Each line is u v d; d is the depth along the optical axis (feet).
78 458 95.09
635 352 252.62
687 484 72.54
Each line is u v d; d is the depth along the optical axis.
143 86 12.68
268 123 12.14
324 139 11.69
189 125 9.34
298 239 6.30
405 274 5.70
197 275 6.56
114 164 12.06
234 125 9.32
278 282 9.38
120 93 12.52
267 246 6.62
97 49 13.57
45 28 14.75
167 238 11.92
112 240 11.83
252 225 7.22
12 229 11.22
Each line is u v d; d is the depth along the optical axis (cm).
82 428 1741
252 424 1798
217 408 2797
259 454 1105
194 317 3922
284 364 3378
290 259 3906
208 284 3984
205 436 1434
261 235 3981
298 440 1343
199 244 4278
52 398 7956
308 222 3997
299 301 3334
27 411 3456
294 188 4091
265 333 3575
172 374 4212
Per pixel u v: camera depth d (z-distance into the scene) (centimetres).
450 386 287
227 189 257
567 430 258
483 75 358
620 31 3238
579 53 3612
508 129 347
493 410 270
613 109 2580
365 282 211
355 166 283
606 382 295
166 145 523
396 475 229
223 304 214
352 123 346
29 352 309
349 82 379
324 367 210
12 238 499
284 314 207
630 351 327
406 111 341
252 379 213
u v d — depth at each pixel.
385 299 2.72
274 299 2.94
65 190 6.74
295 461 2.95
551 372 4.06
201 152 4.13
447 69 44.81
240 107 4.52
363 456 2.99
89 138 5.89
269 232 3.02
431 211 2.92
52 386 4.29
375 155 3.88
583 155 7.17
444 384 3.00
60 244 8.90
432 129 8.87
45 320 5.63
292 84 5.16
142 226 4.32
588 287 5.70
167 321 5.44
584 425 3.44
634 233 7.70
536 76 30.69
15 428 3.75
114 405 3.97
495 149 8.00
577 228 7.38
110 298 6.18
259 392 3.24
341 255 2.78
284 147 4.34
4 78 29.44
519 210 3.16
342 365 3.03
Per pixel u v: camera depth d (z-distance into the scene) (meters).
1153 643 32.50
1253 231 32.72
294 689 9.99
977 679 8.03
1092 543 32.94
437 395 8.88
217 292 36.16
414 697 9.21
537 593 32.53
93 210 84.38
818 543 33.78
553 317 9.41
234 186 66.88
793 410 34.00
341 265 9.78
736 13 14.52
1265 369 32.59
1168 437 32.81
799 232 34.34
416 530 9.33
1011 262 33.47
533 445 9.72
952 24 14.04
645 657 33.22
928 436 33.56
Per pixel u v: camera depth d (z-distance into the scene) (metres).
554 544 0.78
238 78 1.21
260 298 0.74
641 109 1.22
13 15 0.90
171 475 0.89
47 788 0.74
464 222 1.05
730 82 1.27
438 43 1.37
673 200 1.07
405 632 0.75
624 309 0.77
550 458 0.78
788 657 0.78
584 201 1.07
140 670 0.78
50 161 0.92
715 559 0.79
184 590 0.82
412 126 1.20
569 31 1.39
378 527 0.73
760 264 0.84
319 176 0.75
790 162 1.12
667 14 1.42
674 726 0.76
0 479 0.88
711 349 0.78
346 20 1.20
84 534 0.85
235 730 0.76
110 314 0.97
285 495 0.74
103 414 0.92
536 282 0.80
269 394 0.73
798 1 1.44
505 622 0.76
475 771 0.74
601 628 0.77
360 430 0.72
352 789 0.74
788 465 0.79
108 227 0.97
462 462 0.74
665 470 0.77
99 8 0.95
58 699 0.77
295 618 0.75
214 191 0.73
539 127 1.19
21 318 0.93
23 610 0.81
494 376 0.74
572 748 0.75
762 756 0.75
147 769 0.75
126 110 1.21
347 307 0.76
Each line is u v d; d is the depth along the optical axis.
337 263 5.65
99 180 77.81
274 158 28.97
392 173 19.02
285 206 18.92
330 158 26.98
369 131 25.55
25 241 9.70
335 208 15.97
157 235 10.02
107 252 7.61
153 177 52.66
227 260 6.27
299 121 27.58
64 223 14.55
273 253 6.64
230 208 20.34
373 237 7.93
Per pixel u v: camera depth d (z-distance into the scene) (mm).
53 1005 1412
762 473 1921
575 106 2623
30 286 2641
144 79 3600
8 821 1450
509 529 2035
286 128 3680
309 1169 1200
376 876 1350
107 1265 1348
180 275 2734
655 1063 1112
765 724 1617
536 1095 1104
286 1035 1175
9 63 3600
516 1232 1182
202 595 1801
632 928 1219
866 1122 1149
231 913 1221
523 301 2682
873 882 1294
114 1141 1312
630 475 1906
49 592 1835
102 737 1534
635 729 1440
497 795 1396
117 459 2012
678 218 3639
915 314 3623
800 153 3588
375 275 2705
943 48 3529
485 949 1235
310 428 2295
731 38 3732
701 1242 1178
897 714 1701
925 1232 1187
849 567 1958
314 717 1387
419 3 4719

^^^^^^^^

Try it:
Reproduce all the data exactly. Include every line.

Response to this task:
Each line is u v d; d is the depth along the optical axis (feet).
78 458 95.09
635 352 252.62
687 484 72.54
Each line is u v d; d is the depth along the optical axis.
143 86 12.68
268 123 12.14
324 139 11.69
189 125 9.34
298 239 6.30
405 274 5.70
197 275 6.56
114 164 12.06
234 125 9.32
278 282 9.38
120 93 12.52
267 246 6.62
97 49 13.57
45 28 14.75
167 238 11.92
112 240 11.83
252 225 7.22
12 229 11.22
Each line is u v d; d is the depth along the optical axis (cm).
82 428 1741
252 424 1798
217 408 2797
259 454 1105
194 317 3922
284 364 3378
290 259 3906
208 284 3984
205 436 1434
261 235 3981
298 440 1343
199 244 4278
52 398 7956
308 222 3997
299 301 3334
27 411 3456
294 188 4091
265 333 3575
172 374 4212
Per pixel u v: camera depth d (z-distance into the scene) (centimetres).
450 386 287
227 189 257
567 430 258
483 75 358
620 31 3238
579 53 3612
508 129 347
493 410 270
613 109 2580
365 282 211
355 166 283
606 382 295
166 145 523
396 475 229
223 304 214
352 123 346
29 352 309
349 82 379
324 367 210
12 238 499
284 314 207
630 351 327
406 111 341
252 379 213
u v d — depth at each pixel.
385 299 2.72
274 299 2.94
65 190 6.74
295 461 2.95
551 372 4.06
201 152 4.13
447 69 44.81
240 107 4.52
363 456 2.99
89 138 5.89
269 232 3.02
431 211 2.92
52 386 4.29
375 155 3.88
583 155 7.17
444 384 3.00
60 244 8.90
432 129 8.87
45 320 5.63
292 84 5.16
142 226 4.32
588 287 5.70
167 321 5.44
584 425 3.44
634 233 7.70
536 76 30.69
15 428 3.75
114 405 3.97
495 149 8.00
577 228 7.38
110 298 6.18
259 392 3.24
341 255 2.78
284 147 4.34
4 78 29.44
519 210 3.16
342 365 3.03
Per pixel u v: camera depth d (z-distance into the scene) (meters).
1153 643 32.50
1253 231 32.72
294 689 9.99
977 679 8.03
1092 543 32.94
437 395 8.88
217 292 36.16
414 697 9.21
537 593 32.53
93 210 84.38
818 543 33.78
553 317 9.41
234 186 66.88
793 410 34.00
341 265 9.78
736 13 14.52
1265 369 32.59
1168 437 32.81
799 232 34.34
416 530 9.33
1011 262 33.47
533 445 9.72
952 24 14.04
645 657 33.22
928 436 33.56
Per pixel u v: camera depth d (z-distance into the scene) (metres).
554 544 0.78
238 78 1.21
260 298 0.74
641 109 1.22
13 15 0.90
171 475 0.89
47 788 0.74
464 222 1.05
730 82 1.27
438 43 1.37
673 200 1.07
405 632 0.75
624 309 0.77
550 458 0.78
788 657 0.78
584 201 1.07
140 670 0.78
50 161 0.92
715 559 0.79
184 590 0.82
412 126 1.20
569 31 1.39
378 527 0.73
760 264 0.84
319 176 0.75
790 162 1.12
667 14 1.42
674 726 0.76
0 479 0.88
711 349 0.78
346 20 1.20
84 534 0.85
235 730 0.76
110 314 0.97
285 495 0.74
103 414 0.92
536 282 0.80
269 394 0.73
798 1 1.44
505 622 0.76
475 771 0.74
601 628 0.77
360 430 0.72
352 789 0.74
788 465 0.79
108 227 0.97
462 462 0.74
665 470 0.77
99 8 0.95
58 699 0.77
295 618 0.75
214 191 0.73
539 127 1.19
21 318 0.93
23 610 0.81
494 376 0.74
572 748 0.75
762 756 0.75
147 769 0.75
126 110 1.21
347 307 0.76
Each line is u v d; d is the depth along the optical axis.
337 263 5.65
99 180 77.81
274 158 28.97
392 173 19.02
285 206 18.92
330 158 26.98
369 131 25.55
25 241 9.70
335 208 15.97
157 235 10.02
107 252 7.61
153 177 52.66
227 260 6.27
299 121 27.58
64 223 14.55
273 253 6.64
230 208 20.34
373 237 7.93
Per pixel u v: camera depth d (z-distance into the scene) (mm).
53 1005 1412
762 473 1921
575 106 2623
30 286 2641
144 79 3600
8 821 1450
509 529 2035
286 128 3680
309 1169 1200
376 876 1350
107 1265 1348
180 275 2734
655 1063 1112
765 724 1617
536 1095 1104
286 1035 1175
9 63 3600
516 1232 1182
202 595 1801
632 928 1219
866 1122 1149
231 913 1221
523 301 2682
873 882 1294
114 1141 1312
630 475 1906
49 592 1835
102 737 1534
635 729 1440
497 795 1396
117 459 2012
678 218 3639
915 314 3623
800 153 3588
375 275 2705
943 48 3529
485 949 1235
310 428 2295
731 38 3732
701 1242 1178
897 714 1701
925 1232 1187
849 567 1958
314 717 1387
419 3 4719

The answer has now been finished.